Be Liked and Be Rewarded

Chua Chin Kiat
Chairman, Centre for Enabled Living and former Director of Prisons

Be Liked and Be Rewarded by Chua Chin Kiat

Dear Young Officer,

As a public officer, before you start work every morning, you should ask yourself this question: “What can I do to add value to someone’s life today?” (If you are a CEO in a listed company, I think the question should be: “What must I do today to make my shareholders richer?”)

Don’t laugh! The beginning of motivation is the ability to preach to yourself and ask yourself the right questions. By doing so, it helps us to always keep the fundamental firmly in mind.

The question I started my letter with can be more specific to your posting. When I was Director of Prisons, the question I asked myself was: “What can I do to add value to some prisoners’ lives today so that they never have to come back to prison again?” The answer to the question differed as my thinking on the matter evolved.

I quickly realised that I could not accomplish what I wanted to do on my own. No matter how well we prepare a prisoner to renew and restart his life, many factors can derail our work. What if his wife refuses to forgive him? What if his children reject him? What if no employer wants to give him a job? These other key people in his life are not within the ambit of the Prison Service.

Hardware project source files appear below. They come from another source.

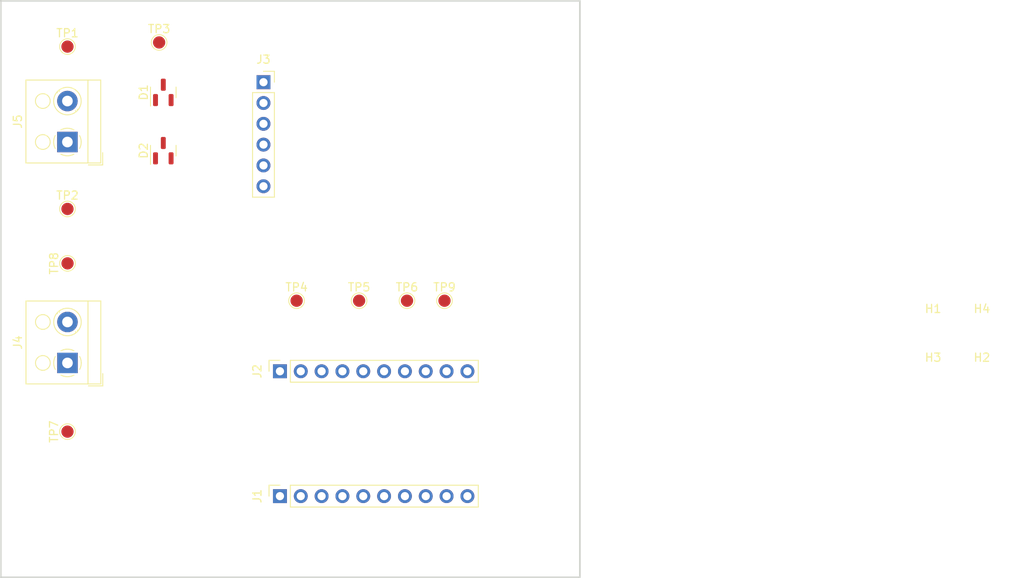
<source format=kicad_pcb>
(kicad_pcb (version 20211014) (generator pcbnew)

  (general
    (thickness 1.6)
  )

  (paper "A4")
  (layers
    (0 "F.Cu" signal)
    (31 "B.Cu" power)
    (32 "B.Adhes" user "B.Adhesive")
    (33 "F.Adhes" user "F.Adhesive")
    (34 "B.Paste" user)
    (35 "F.Paste" user)
    (36 "B.SilkS" user "B.Silkscreen")
    (37 "F.SilkS" user "F.Silkscreen")
    (38 "B.Mask" user)
    (39 "F.Mask" user)
    (40 "Dwgs.User" user "User.Drawings")
    (41 "Cmts.User" user "User.Comments")
    (42 "Eco1.User" user "User.Eco1")
    (43 "Eco2.User" user "User.Eco2")
    (44 "Edge.Cuts" user)
    (45 "Margin" user)
    (46 "B.CrtYd" user "B.Courtyard")
    (47 "F.CrtYd" user "F.Courtyard")
    (48 "B.Fab" user)
    (49 "F.Fab" user)
    (50 "User.1" user)
    (51 "User.2" user)
    (52 "User.3" user)
    (53 "User.4" user)
    (54 "User.5" user)
    (55 "User.6" user)
    (56 "User.7" user)
    (57 "User.8" user)
    (58 "User.9" user)
  )

  (setup
    (stackup
      (layer "F.SilkS" (type "Top Silk Screen"))
      (layer "F.Paste" (type "Top Solder Paste"))
      (layer "F.Mask" (type "Top Solder Mask") (thickness 0.01))
      (layer "F.Cu" (type "copper") (thickness 0.035))
      (layer "dielectric 1" (type "core") (thickness 1.51) (material "FR4") (epsilon_r 4.5) (loss_tangent 0.02))
      (layer "B.Cu" (type "copper") (thickness 0.035))
      (layer "B.Mask" (type "Bottom Solder Mask") (thickness 0.01))
      (layer "B.Paste" (type "Bottom Solder Paste"))
      (layer "B.SilkS" (type "Bottom Silk Screen"))
      (copper_finish "None")
      (dielectric_constraints no)
    )
    (pad_to_mask_clearance 0)
    (pcbplotparams
      (layerselection 0x00010fc_ffffffff)
      (disableapertmacros false)
      (usegerberextensions false)
      (usegerberattributes true)
      (usegerberadvancedattributes true)
      (creategerberjobfile true)
      (svguseinch false)
      (svgprecision 6)
      (excludeedgelayer true)
      (plotframeref false)
      (viasonmask false)
      (mode 1)
      (useauxorigin false)
      (hpglpennumber 1)
      (hpglpenspeed 20)
      (hpglpendiameter 15.000000)
      (dxfpolygonmode true)
      (dxfimperialunits true)
      (dxfusepcbnewfont true)
      (psnegative false)
      (psa4output false)
      (plotreference true)
      (plotvalue true)
      (plotinvisibletext false)
      (sketchpadsonfab false)
      (subtractmaskfromsilk false)
      (outputformat 1)
      (mirror false)
      (drillshape 1)
      (scaleselection 1)
      (outputdirectory "")
    )
  )

  (net 0 "")
  (net 1 "GND")
  (net 2 "VBUS")
  (net 3 "Net-(D1-Pad3)")
  (net 4 "Net-(D2-Pad3)")
  (net 5 "0.13")
  (net 6 "0.15")
  (net 7 "0.17")
  (net 8 "0.20")
  (net 9 "0.22")
  (net 10 "0.24")
  (net 11 "1.00")
  (net 12 "0.09")
  (net 13 "0.10")
  (net 14 "3V3")
  (net 15 "0.31")
  (net 16 "0.29")
  (net 17 "0.02")
  (net 18 "1.15")
  (net 19 "1.13")
  (net 20 "1.10")
  (net 21 "INT")
  (net 22 "1V8")

  (footprint "Connector_PinSocket_2.54mm:PinSocket_1x10_P2.54mm_Vertical" (layer "F.Cu") (at 133.858 81.28 90))

  (footprint "Package_TO_SOT_SMD:SOT-23" (layer "F.Cu") (at 119.634 39.116 90))

  (footprint "MountingHole:MountingHole_2.2mm_M2" (layer "F.Cu") (at 219.456 61.614))

  (footprint "TestPoint:TestPoint_Pad_D1.5mm" (layer "F.Cu") (at 153.924 57.429))

  (footprint "Connector_PinSocket_2.54mm:PinSocket_1x10_P2.54mm_Vertical" (layer "F.Cu") (at 133.858 66.04 90))

  (footprint "TestPoint:TestPoint_Pad_D1.5mm" (layer "F.Cu") (at 107.95 73.406 90))

  (footprint "TestPoint:TestPoint_Pad_D1.5mm" (layer "F.Cu") (at 107.95 46.228))

  (footprint "TerminalBlock_RND:TerminalBlock_RND_205-00001_1x02_P5.00mm_Horizontal" (layer "F.Cu") (at 107.95 65.024 90))

  (footprint "TestPoint:TestPoint_Pad_D1.5mm" (layer "F.Cu") (at 107.95 26.416))

  (footprint "MountingHole:MountingHole_2.2mm_M2" (layer "F.Cu") (at 219.456 67.564))

  (footprint "Connector_PinSocket_2.54mm:PinSocket_1x06_P2.54mm_Vertical" (layer "F.Cu") (at 131.851 30.759))

  (footprint "TestPoint:TestPoint_Pad_D1.5mm" (layer "F.Cu") (at 143.51 57.429))

  (footprint "TestPoint:TestPoint_Pad_D1.5mm" (layer "F.Cu") (at 135.89 57.429))

  (footprint "MountingHole:MountingHole_2.2mm_M2" (layer "F.Cu") (at 213.506 67.564))

  (footprint "TestPoint:TestPoint_Pad_D1.5mm" (layer "F.Cu") (at 119.126 25.908))

  (footprint "TestPoint:TestPoint_Pad_D1.5mm" (layer "F.Cu") (at 149.352 57.429))

  (footprint "MountingHole:MountingHole_2.2mm_M2" (layer "F.Cu") (at 213.506 61.614))

  (footprint "Package_TO_SOT_SMD:SOT-23" (layer "F.Cu") (at 119.634 32.004 90))

  (footprint "TerminalBlock_RND:TerminalBlock_RND_205-00001_1x02_P5.00mm_Horizontal" (layer "F.Cu") (at 107.942 38.06 90))

  (footprint "TestPoint:TestPoint_Pad_D1.5mm" (layer "F.Cu") (at 107.958 52.872 90))

  (gr_rect (start 99.822 20.828) (end 170.434 91.186) (layer "Edge.Cuts") (width 0.2) (fill none) (tstamp 4b07792f-40dc-4b92-8d2c-c2b6d25e1d63))
  (gr_rect (start 131.826 24.892) (end 157.226 50.292) (layer "User.1") (width 0.2) (fill none) (tstamp 55445b3a-6ada-4425-9903-3554bcee70c6))
  (gr_rect (start 122.174 80.772) (end 168.214 65.532) (layer "User.1") (width 0.15) (fill none) (tstamp 8ec93d36-e602-4cac-91ed-e06fb1525905))

)

</source>
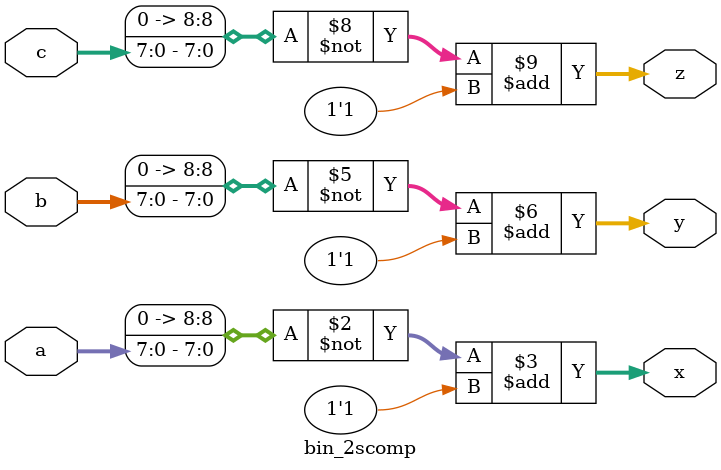
<source format=v>
module bin_2scomp(input [7:0]a,b,c, output[8:0] x,y,z);
assign x = ~(a)+1'b1;
assign y = ~(b)+1'b1;
assign z = ~(c)+1'b1;
endmodule
</source>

This problem led us to seek to collaborate with other agencies in order to touch these key people in a prisoner’s life. I think one of the most neglected of leadership qualities is likeability. As we embarked on these very complex collaborations to help released prisoners,

I realised that people collaborate with you not just because they like your ideas. Very often, it is also because they like you.

Let’s be honest! Who will work with people they dislike, if given a choice?

Some of us are by disposition more likeable than others. But there is always something you can do to lift yourself up the likeability scale. Let me offer a few commonsensical suggestions.

First, be a person of your word. Never renege on a promise, however small or big it is.

Second, make yourself useful to other people and agencies. If you help others in small things, they will help you in big things.

Third, be a good listener. Show interest in others’ viewpoints. If you understand their viewpoints and respond to them, they will respond to yours.

Fourth, be patient and don’t talk above people’s heads. This is a problem with very smart people. I have attended meetings with two very smart people in the room. They carried a dialogue all of their own and lost everyone else. If you are too clever by half, no one would want to collaborate with you. So if you want to bring people along with you, you must adjust your speed to that which people are able to follow.

In today’s public service, one cannot accomplish much without collaborating with other people. Very often, your key collaborators are going to be people outside the public service. If you are an introvert like me, you are going to be somewhat disadvantaged. You have to overcome your natural shyness and take the initiative to reach out to people.

Work on your likeability. You will be richly rewarded.